Many Chinese venture capital (VC) and private equity (PE) funds are registered in Mauritius. With weaker norms to counter money laundering, many of these funds are on the Financial Action Task Force (FATF) list. These concerns have seen the RBI return three applications for NBFC licenses. 

“Mauritius being in the grey list was a concern for the RBI. But recent political issues have made it more sensitive. The regulator hasn’t rejected these applications but has indicated the applications have to wait longer before a review,” one of the sources cited above said. The border clashes between Indian and Chinese armies in Ladakh’s Galwan Valley in June have seen India try to limit Chinese influence in its economy. For this purpose, the government has made mentioning the ‘country of origin’ for products mandatory for ecommerce companies, to help the consumers make an informed decision, while the government consistently ups the ante against Chinese imports and calls for an ‘Aatma Nirbhar Bharat’ or self-reliant India. 

Last month, the government also barred state-run telecom firms such as BSNL and MTNL from using equipment from Chinese telcos such as Huawei in their mobile network infrastructure. 

Tensions against China arose in April itself when India revised its Foreign Direct Investment (FDI) policy to prevent ‘opportunistic’ takeover of Indian firms reeling from the financial disruption caused by the Covid-19 pandemic and the resultant lockdown. According to the amendment, companies in neighbouring countries wanting to invest in Indian firms would require the prior approval of the Indian government. At the time, China called the move a violation of international trade principles. 
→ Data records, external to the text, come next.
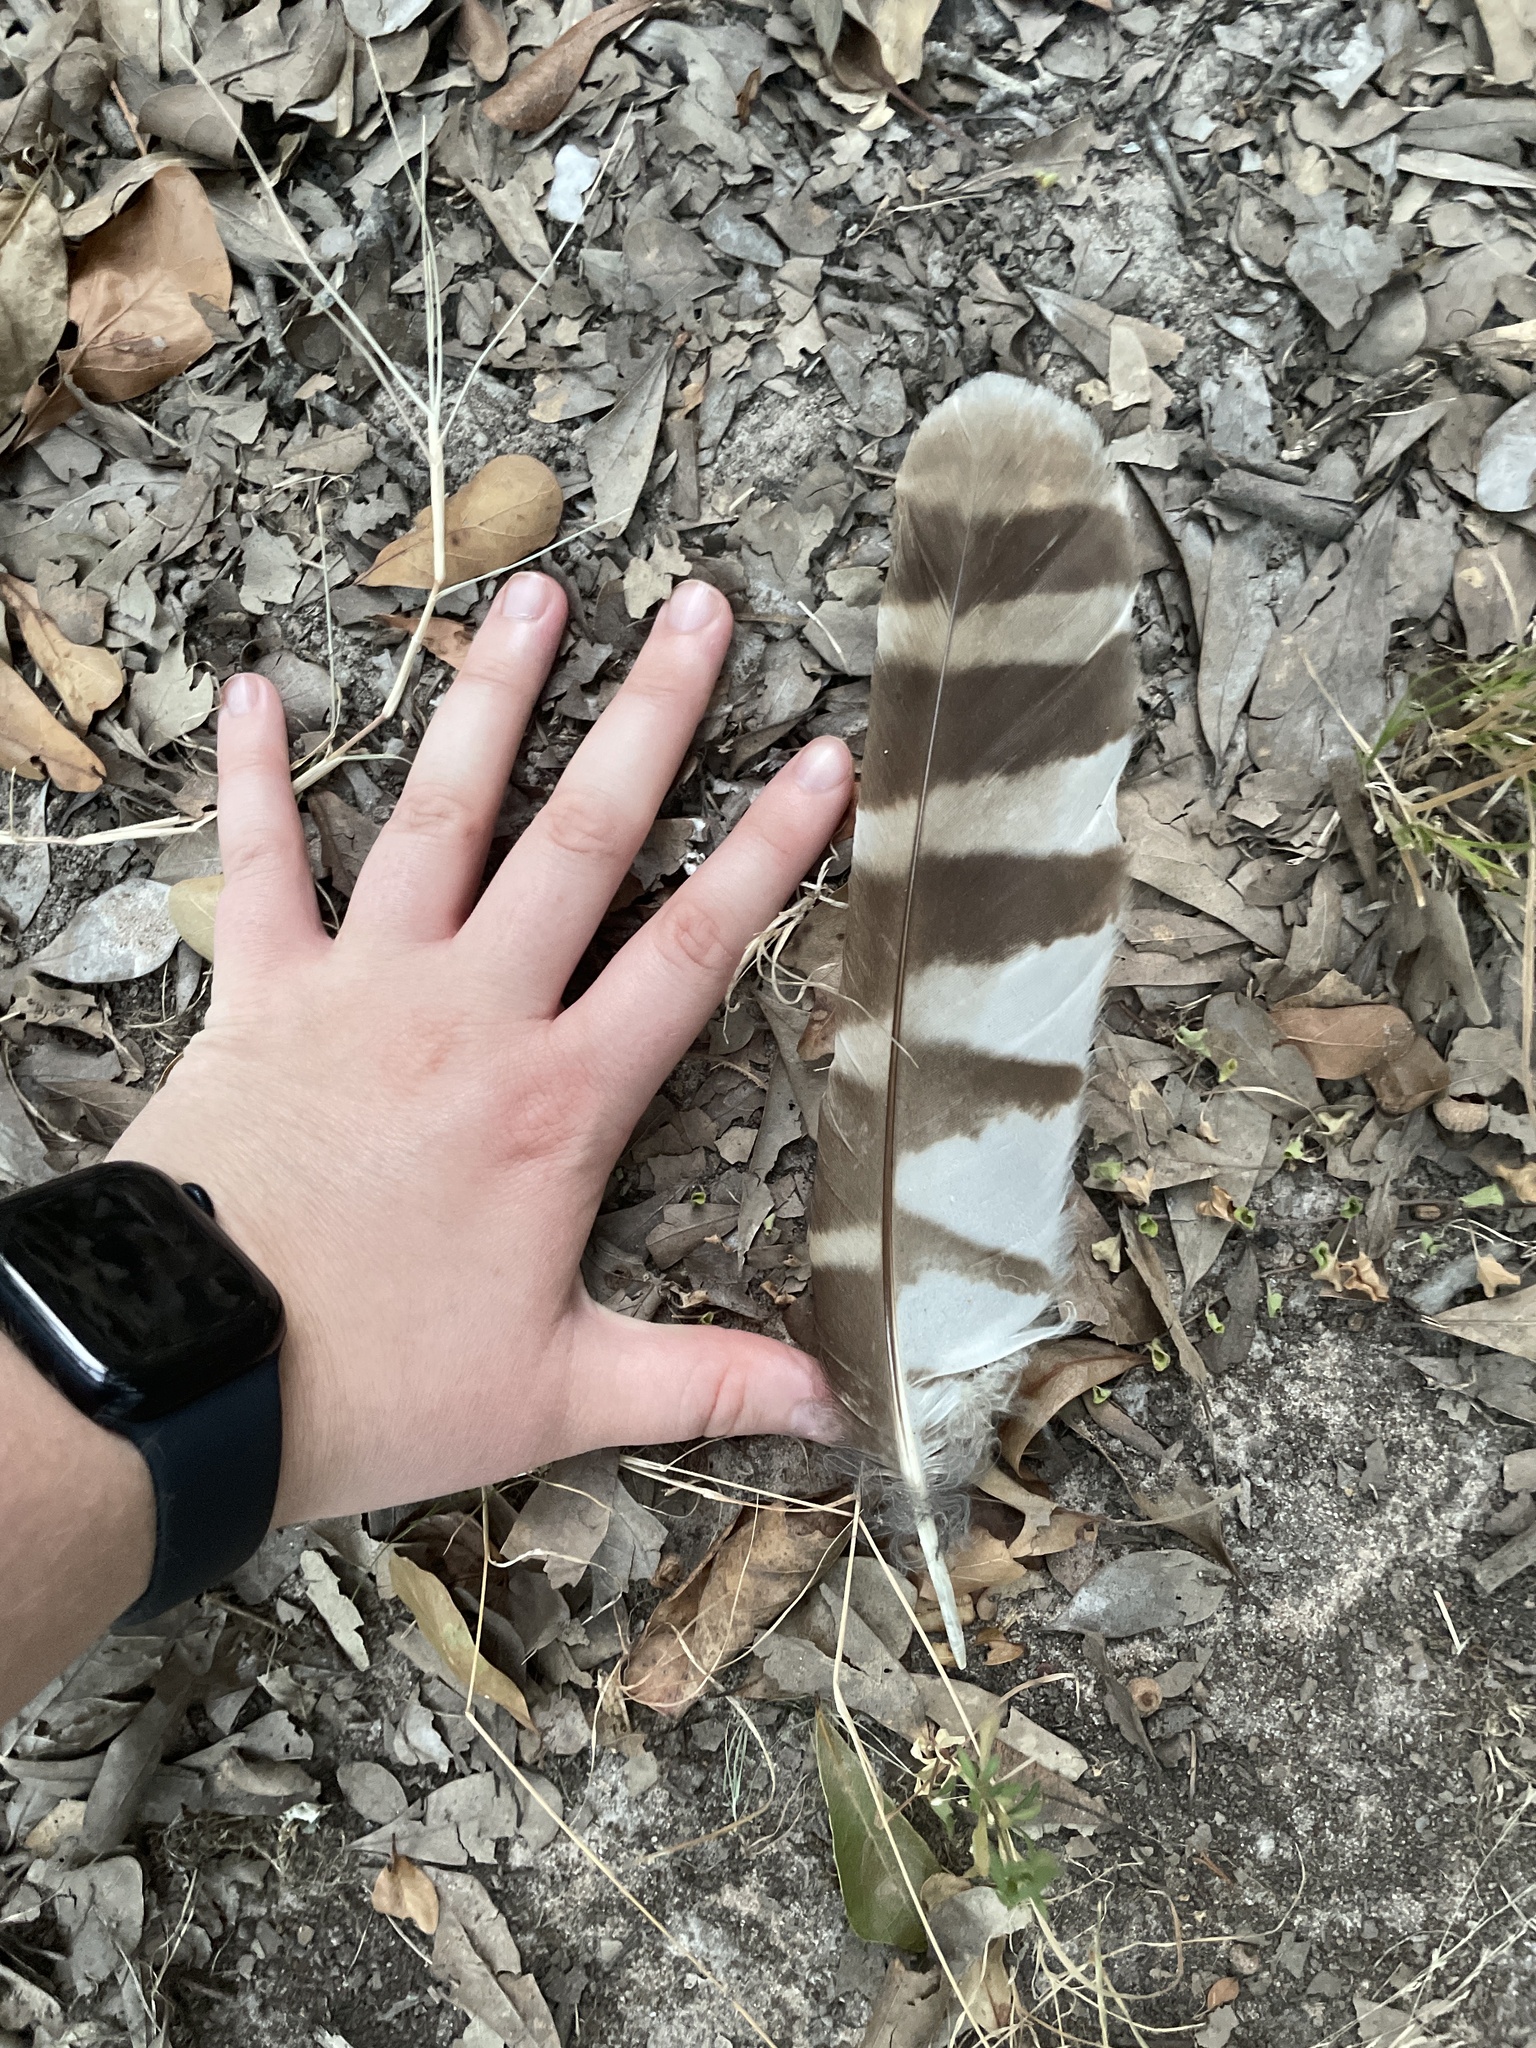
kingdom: Animalia
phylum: Chordata
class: Aves
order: Strigiformes
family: Strigidae
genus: Strix
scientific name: Strix varia
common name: Barred owl
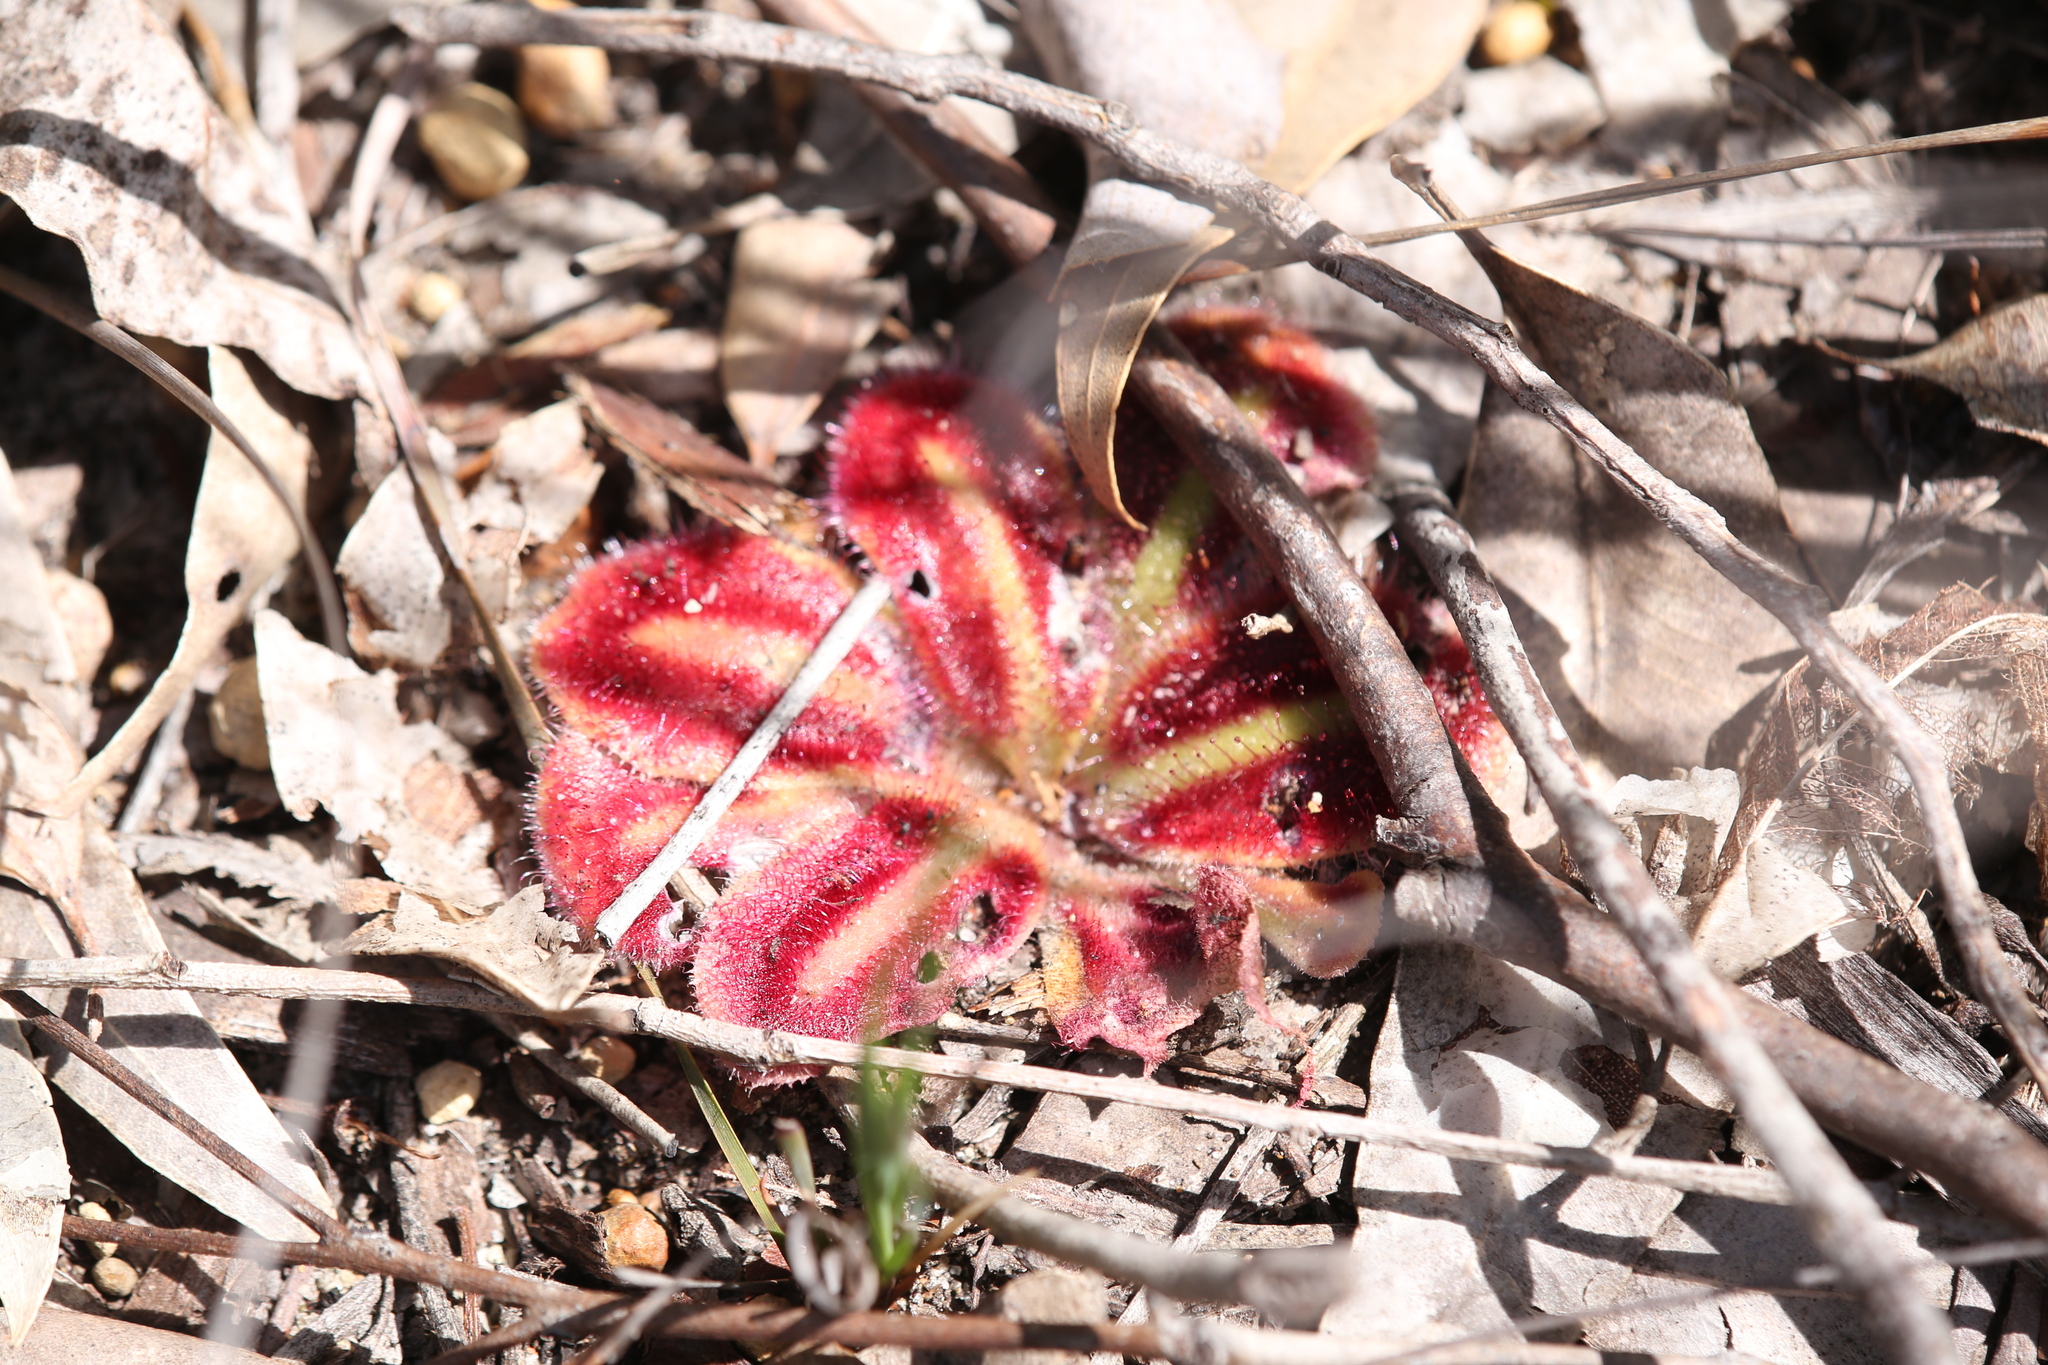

Expecting a decline in Chinese investments into the Indian startup economy, the Department for Promotion of Industry and Internal Trade (DPIIT), last month, was in talks with the Insurance Regulatory and Development Authority of India (IRDAI) and Securities and Exchange Board of India (SEBI) to deliberate whether state-run insurers and pension funds can be allowed to invest in government-backed startup-focused fund-of-funds.